There is no cure for the common cold, but researchers might have found a safe and simple way to reduce a child's symptoms and the chance of recurrence: wash out the nose with seawater.
In a study published Monday in The Archives of Otolaryngology: Head and Neck Surgery, scientists assigned 289 cold or flu patients ages 6 to 10 to be given a nasal wash three times a day with water from the Atlantic Ocean that had been commercially processed but retained seawater's trace elements and minerals.
As comparison, a group of 101 children used ordinary over-the-counter cough and cold medicines. Their symptoms were tracked over three months.
Patients on the saline treatment used fewer over-the-counter medicines, had fewer breathing problems and other cold symptoms, and reported fewer illnesses and school absences. The differences were statistically highly significant.
The authors acknowledge that the study was not blind and that the results depended in part on self-reporting by patients. The work was financed by Goemar Laboratories, a French manufacturer of a saline solution based on seawater.
"It makes sense to clean the cavity where the microbes that might worsen the infection are present," said Dr. Jana Skoupa, a co-author of the study, who works for a company that provides information to the pharmaceutical industry. "That's what the seawater does, and it's the minerals and trace elements in the seawater that help to restore the mucus lining of the nose."
Heed advice, prolong life
The advice is as sound as it is familiar: avoid smoking, exercise, eat lots of fruits and vegetables, drink alcohol if you want (but not too much). Now researchers have figured out exactly how many years these habits will add to your life.
An 11-year study, published January 8 in PLoS Medicine, began with interviews of more than 25,000 men and women ages 45 to 79 in the English county of Norfolk. The researchers gathered information on health and illness, smoking, alcohol consumption and physical activity both in manual work and at leisure.
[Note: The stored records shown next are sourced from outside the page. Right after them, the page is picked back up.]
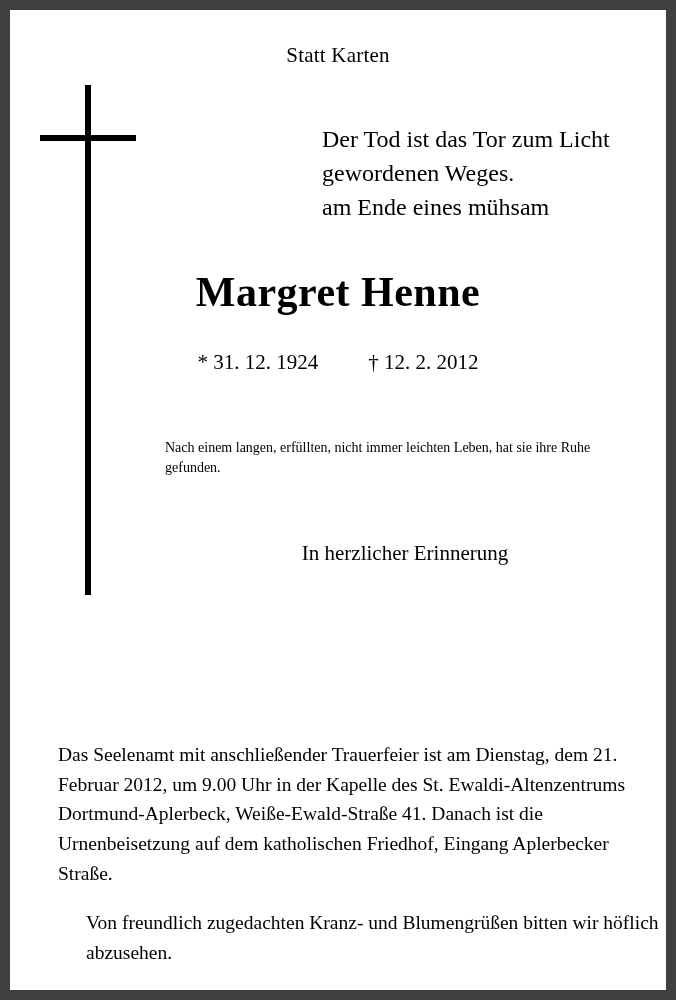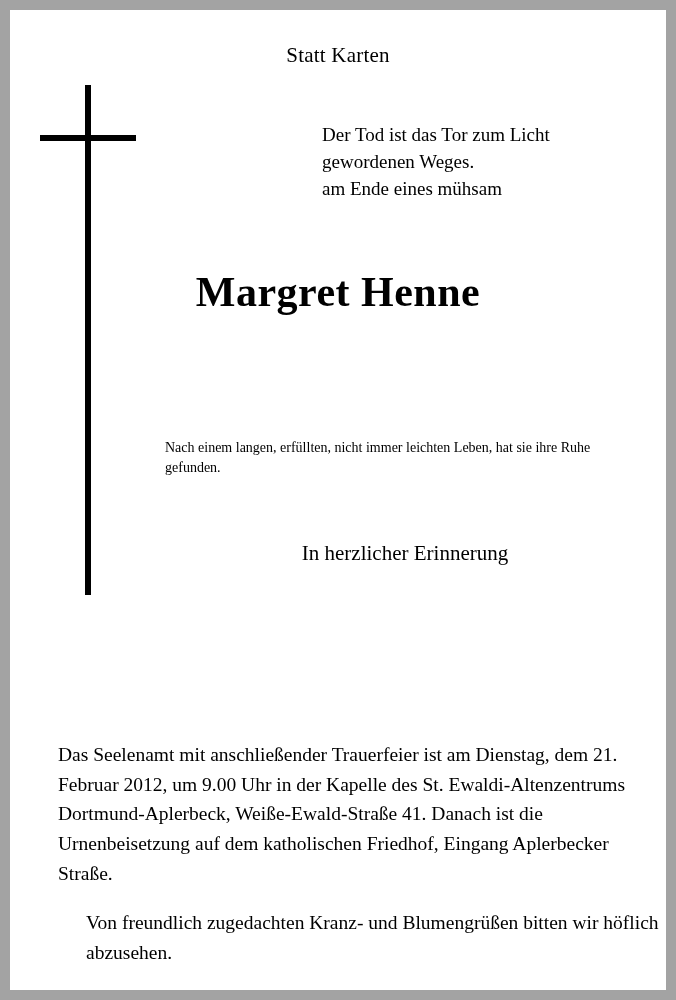--- a/index.html
+++ b/index.html
@@ -10,21 +10,21 @@
   body {
     width: 676px;
     height: 1000px;
     font-family: "Liberation Serif", serif;
     color: #000000;
   }
   .page {
     position: relative;
     width: 676px;
     height: 1000px;
-    background: #a3a3a3;
+    background: #404040;
     box-sizing: border-box;
     padding: 10px;
   }
   .card {
     position: relative;
     width: 100%;
     height: 100%;
     background: #ffffff;
     box-sizing: border-box;
     overflow: hidden;
@@ -63,21 +63,21 @@
     text-align: center;
     font-size: 21px;
     letter-spacing: 0.2px;
   }
 
   .verse {
     position: absolute;
     left: 312px;
     top: 112px;
     width: 330px;
-    font-size: 19px;
+    font-size: 24px;
     line-height: 1.42;
   }
 
   .name {
     position: absolute;
     left: 0;
     top: 258px;
     width: 100%;
     text-align: center;
     font-size: 42px;
@@ -156,20 +156,23 @@
     <div class="statt">Statt Karten</div>
 
     <div class="verse">
       <div>Der Tod ist das Tor zum Licht</div>
       <div>gewordenen Weges.</div>
       <div>am Ende eines mühsam</div>
     </div>
 
     <div class="name">Margret Henne</div>
 
+    <div class="dates">
+      <span class="born">* 31. 12. 1924</span><span class="died">† 12. 2. 2012</span>
+    </div>
 
     <div class="para1">Nach einem langen, erfüllten, nicht immer leichten Leben, hat sie ihre Ruhe gefunden.</div>
 
     <div class="memory">In herzlicher Erinnerung</div>
 
 
     <div class="details">Das Seelenamt mit anschließender Trauerfeier ist am Dienstag, dem 21. Februar 2012, um 9.00 Uhr in der Kapelle des St. Ewaldi-Altenzentrums Dortmund-Aplerbeck, Weiße-Ewald-Straße 41. Danach ist die Urnenbeisetzung auf dem katholischen Friedhof, Eingang Aplerbecker Straße.</div>
 
     <div class="flowers">Von freundlich zugedachten Kranz- und Blumengrüßen bitten wir höflich abzusehen.</div>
The participants also had physical exams and blood tests to determine vitamin C levels . Using this data, the researchers built a simple 0-to-4 scale that indicated how many of the four behaviours each person habitually engaged in — one point each for not smoking, exercising, drinking moderately and eating the proper amounts of fruits and vegetables. The trend was unmistakable: with each added positive behaviour, people lived longer. Those who scored 4 had about one-quarter the risk of dying of those who received a 0 -- equivalent to living an additional 14 years.